El Salvador’s ambassador to Washington responded with an Aug. 2 letter in the Journal absolving Mr. Funes of any involvement in his party’s refusal in Congress to accept a high court ruling. The president, the letter claimed, is but a mediator in the “conflict.”
That was too much for at least one prominent Salvadoran to swallow. On Aug. 9, a former Supreme Court magistrate corrected the record with a letter of his own to the Journal, enumerating the various ways in which Mr. Funes has both facilitated and encouraged the FMLN’s assault on the high court.
The failure by the executive branch to impartially defend the rule of law has been cited in plenty of other places, including in a July 23 editorial in the newspaper of the Jesuit University of Central America. In fact, Mr. Funes’s support for the FMLN’s attempted coup against the court is so well documented in the Salvadoran press that it is hard to believe that his government’s protestations were aimed at convincing Salvadorans of his “innocent bystander” claims.

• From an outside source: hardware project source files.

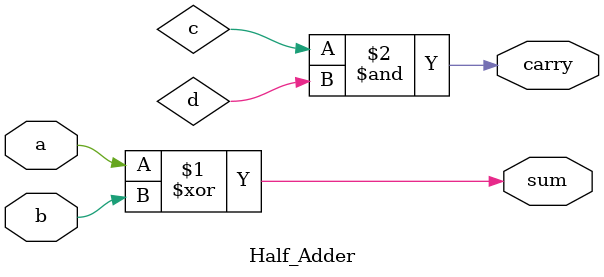
<source format=v>
`timescale 1ns / 1ps


module Half_Adder(
    input a, b,
    output sum, carry
    );
    //wire a_carry, b_carry;
    xor(sum, a, b);
    
//    assign c = a;
//    assign d = b;
    
    and(carry, c, d);
endmodule

</source>
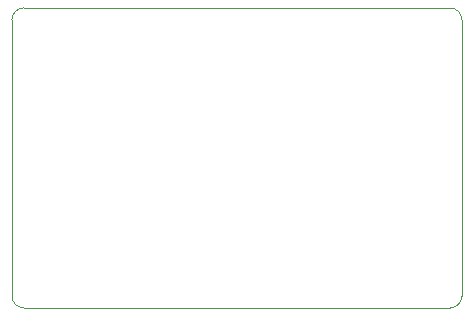
<source format=gbr>
G04 #@! TF.FileFunction,Profile,NP*
%FSLAX46Y46*%
G04 Gerber Fmt 4.6, Leading zero omitted, Abs format (unit mm)*
G04 Created by KiCad (PCBNEW (2015-03-25 BZR 5536)-product) date 2015 July 22, Wednesday 22:21:14*
%MOMM*%
G01*
G04 APERTURE LIST*
%ADD10C,0.100000*%
G04 APERTURE END LIST*
D10*
X165100000Y-77216000D02*
X165100000Y-100584000D01*
X128016000Y-76200000D02*
X164084000Y-76200000D01*
X127000000Y-100584000D02*
X127000000Y-77216000D01*
X164084000Y-101600000D02*
X128016000Y-101600000D01*
X127000000Y-100584000D02*
G75*
G03X128016000Y-101600000I1016000J0D01*
G01*
X128016000Y-76200000D02*
G75*
G03X127000000Y-77216000I0J-1016000D01*
G01*
X165100000Y-77216000D02*
G75*
G03X164084000Y-76200000I-1016000J0D01*
G01*
X164084000Y-101600000D02*
G75*
G03X165100000Y-100584000I0J1016000D01*
G01*
M02*

</source>
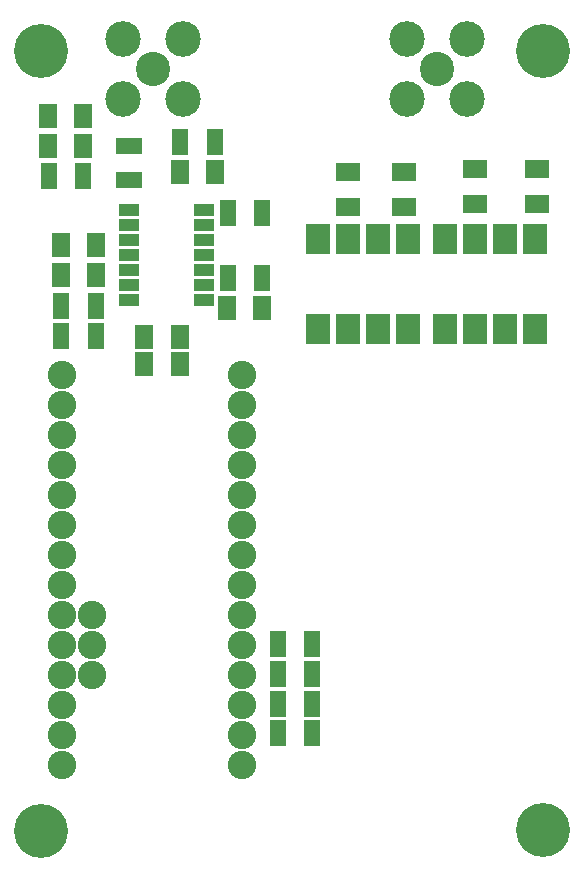
<source format=gts>
G04 #@! TF.FileFunction,Soldermask,Top*
%FSLAX46Y46*%
G04 Gerber Fmt 4.6, Leading zero omitted, Abs format (unit mm)*
G04 Created by KiCad (PCBNEW 4.0.1-stable) date 7/14/2016 5:01:39 PM*
%MOMM*%
G01*
G04 APERTURE LIST*
%ADD10C,0.150000*%
%ADD11C,2.908000*%
%ADD12C,3.008000*%
%ADD13C,4.572000*%
%ADD14R,1.508000X2.108000*%
%ADD15R,1.408000X2.208000*%
%ADD16R,1.651000X1.016000*%
%ADD17R,2.208000X1.408000*%
%ADD18C,2.408000*%
%ADD19R,2.108000X1.508000*%
%ADD20R,2.032000X2.540000*%
G04 APERTURE END LIST*
D10*
D11*
X26000000Y-18000000D03*
D12*
X23460000Y-15460000D03*
X28540000Y-15460000D03*
X28540000Y-20540000D03*
X23460000Y-20540000D03*
D13*
X16510000Y-82550000D03*
X59000000Y-82500000D03*
D14*
X17105500Y-21971000D03*
X20105500Y-21971000D03*
D15*
X18235000Y-40640000D03*
X21135000Y-40640000D03*
X21135000Y-38100000D03*
X18235000Y-38100000D03*
X20055500Y-27051000D03*
X17155500Y-27051000D03*
D14*
X21185000Y-35433000D03*
X18185000Y-35433000D03*
X20105500Y-24511000D03*
X17105500Y-24511000D03*
X32250000Y-38250000D03*
X35250000Y-38250000D03*
X25250000Y-40750000D03*
X28250000Y-40750000D03*
X31250000Y-26750000D03*
X28250000Y-26750000D03*
X25250000Y-43000000D03*
X28250000Y-43000000D03*
D16*
X23939500Y-29972000D03*
X23939500Y-31242000D03*
X23939500Y-32512000D03*
X23939500Y-33782000D03*
X23939500Y-35052000D03*
X23939500Y-36322000D03*
X23939500Y-37592000D03*
X30289500Y-37592000D03*
X30289500Y-36322000D03*
X30289500Y-33782000D03*
X30289500Y-32512000D03*
X30289500Y-31242000D03*
X30289500Y-29972000D03*
X30289500Y-35052000D03*
D15*
X35200000Y-35750000D03*
X32300000Y-35750000D03*
X28300000Y-24250000D03*
X31200000Y-24250000D03*
X32300000Y-30250000D03*
X35200000Y-30250000D03*
D17*
X24000000Y-27450000D03*
X24000000Y-24550000D03*
D13*
X59000000Y-16500000D03*
X16500000Y-16500000D03*
D14*
X21185000Y-32893000D03*
X18185000Y-32893000D03*
D18*
X20828000Y-69342000D03*
X20828000Y-66802000D03*
X20828000Y-64262000D03*
X33528000Y-74422000D03*
X33528000Y-71882000D03*
X33528000Y-69342000D03*
X33528000Y-66802000D03*
X33528000Y-64262000D03*
X33528000Y-61722000D03*
X33528000Y-59182000D03*
X33528000Y-56642000D03*
X33528000Y-54102000D03*
X33528000Y-51562000D03*
X33528000Y-49022000D03*
X33528000Y-46482000D03*
X33528000Y-43942000D03*
X18288000Y-43942000D03*
X18288000Y-46482000D03*
X18288000Y-49022000D03*
X18288000Y-51562000D03*
X18288000Y-54102000D03*
X18288000Y-56642000D03*
X18288000Y-59182000D03*
X18288000Y-61722000D03*
X18288000Y-64262000D03*
X18288000Y-66802000D03*
X18288000Y-69342000D03*
X18288000Y-71882000D03*
X18288000Y-74422000D03*
X18288000Y-76962000D03*
X33528000Y-76962000D03*
D19*
X58500000Y-29500000D03*
X58500000Y-26500000D03*
X53250000Y-29500000D03*
X53250000Y-26500000D03*
X47250000Y-29750000D03*
X47250000Y-26750000D03*
X42500000Y-29750000D03*
X42500000Y-26750000D03*
D11*
X50000000Y-18000000D03*
D12*
X47460000Y-15460000D03*
X52540000Y-15460000D03*
X52540000Y-20540000D03*
X47460000Y-20540000D03*
D15*
X36550000Y-74250000D03*
X39450000Y-74250000D03*
X36550000Y-71750000D03*
X39450000Y-71750000D03*
X36550000Y-69250000D03*
X39450000Y-69250000D03*
X36550000Y-66750000D03*
X39450000Y-66750000D03*
D20*
X50690000Y-40060000D03*
X53230000Y-40060000D03*
X55770000Y-40060000D03*
X58310000Y-40060000D03*
X58310000Y-32440000D03*
X55770000Y-32440000D03*
X53230000Y-32440000D03*
X50690000Y-32440000D03*
X39940000Y-40060000D03*
X42480000Y-40060000D03*
X45020000Y-40060000D03*
X47560000Y-40060000D03*
X47560000Y-32440000D03*
X45020000Y-32440000D03*
X42480000Y-32440000D03*
X39940000Y-32440000D03*
M02*

</source>
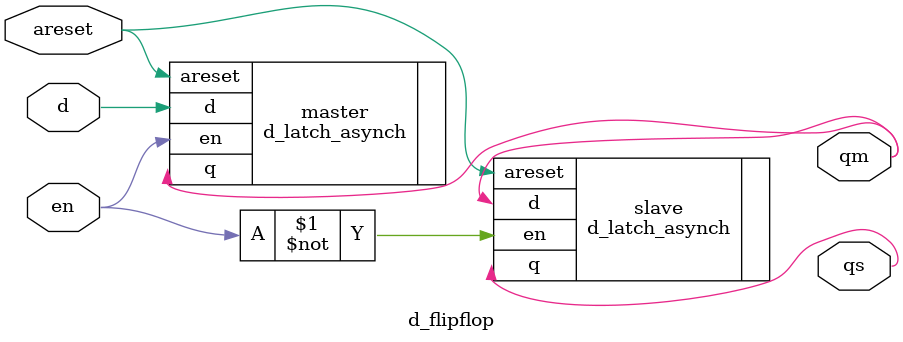
<source format=sv>
`timescale 1ns / 1ps


module d_flipflop(
        input logic d,
        input logic en,
        input logic areset,
        output logic qm,
        output logic qs

    );
    
    d_latch_asynch master(.d(d), .en(en), .areset(areset), .q(qm));
    d_latch_asynch slave(.d(qm), .en(~en), .areset(areset), .q(qs));
    
endmodule

</source>
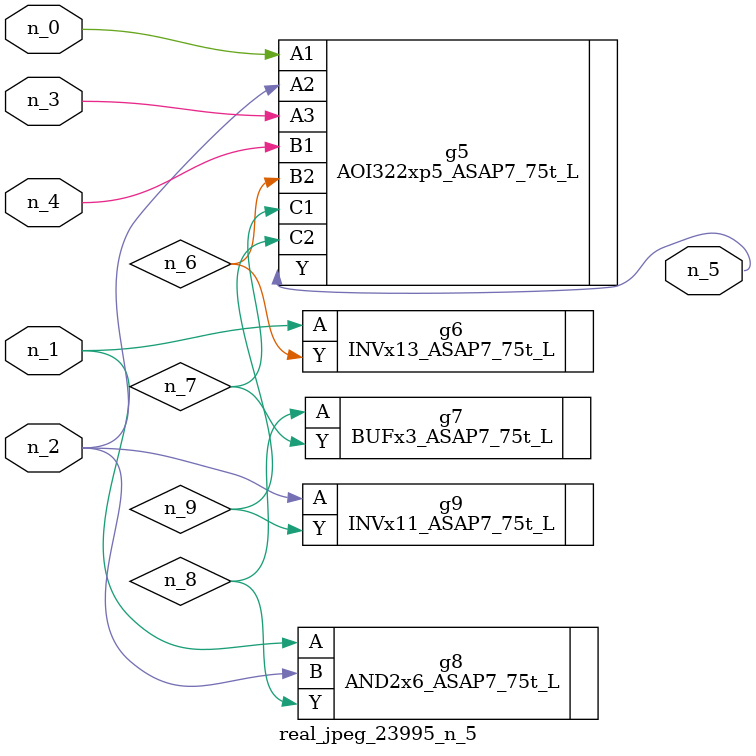
<source format=v>
module real_jpeg_23995_n_5 (n_4, n_0, n_1, n_2, n_3, n_5);

input n_4;
input n_0;
input n_1;
input n_2;
input n_3;

output n_5;

wire n_8;
wire n_6;
wire n_7;
wire n_9;

AOI322xp5_ASAP7_75t_L g5 ( 
.A1(n_0),
.A2(n_2),
.A3(n_3),
.B1(n_4),
.B2(n_6),
.C1(n_7),
.C2(n_9),
.Y(n_5)
);

INVx13_ASAP7_75t_L g6 ( 
.A(n_1),
.Y(n_6)
);

AND2x6_ASAP7_75t_L g8 ( 
.A(n_1),
.B(n_2),
.Y(n_8)
);

INVx11_ASAP7_75t_L g9 ( 
.A(n_2),
.Y(n_9)
);

BUFx3_ASAP7_75t_L g7 ( 
.A(n_8),
.Y(n_7)
);


endmodule
</source>
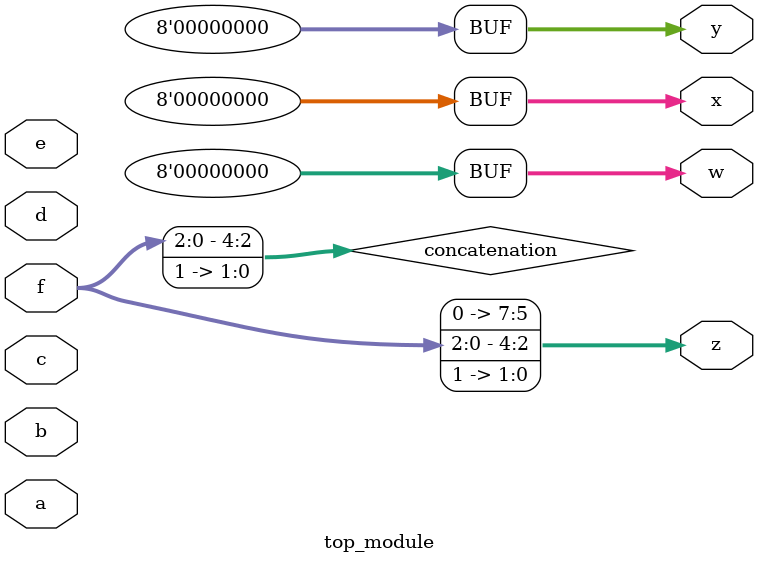
<source format=sv>
module top_module (
	input [4:0] a,
	input [4:0] b,
	input [4:0] c,
	input [4:0] d,
	input [4:0] e,
	input [4:0] f,
	output [7:0] w,
	output [7:0] x,
	output [7:0] y,
	output [7:0] z
);

	// Concatenation of inputs
	wire [4:0] concatenation;
	assign concatenation = {a, b, c, d, e, f, 2'b11};

	// Assigning the concatenated value to outputs
	assign {w, x, y, z} = concatenation;

endmodule

</source>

They weren’t. The Funes government wasn’t talking to Salvadorans when it wrote its letter to the Journal. It was addressing the American taxpayer.
Mr. Funes, it seems, is trying desperately to protect hundreds of millions of dollars in grants from the U.S. Millennium Challenge Corporation. Those grants require, as a quid pro quo, respect for the constitution. My airing of the FMLN’s attempted power grab, with Mr. Funes’s support, did not jibe with the narrative, featuring him as the unbiased protagonist, that his government has been spinning inside the Beltway. He even sent his foreign minister to Washington in July to advance his version of events.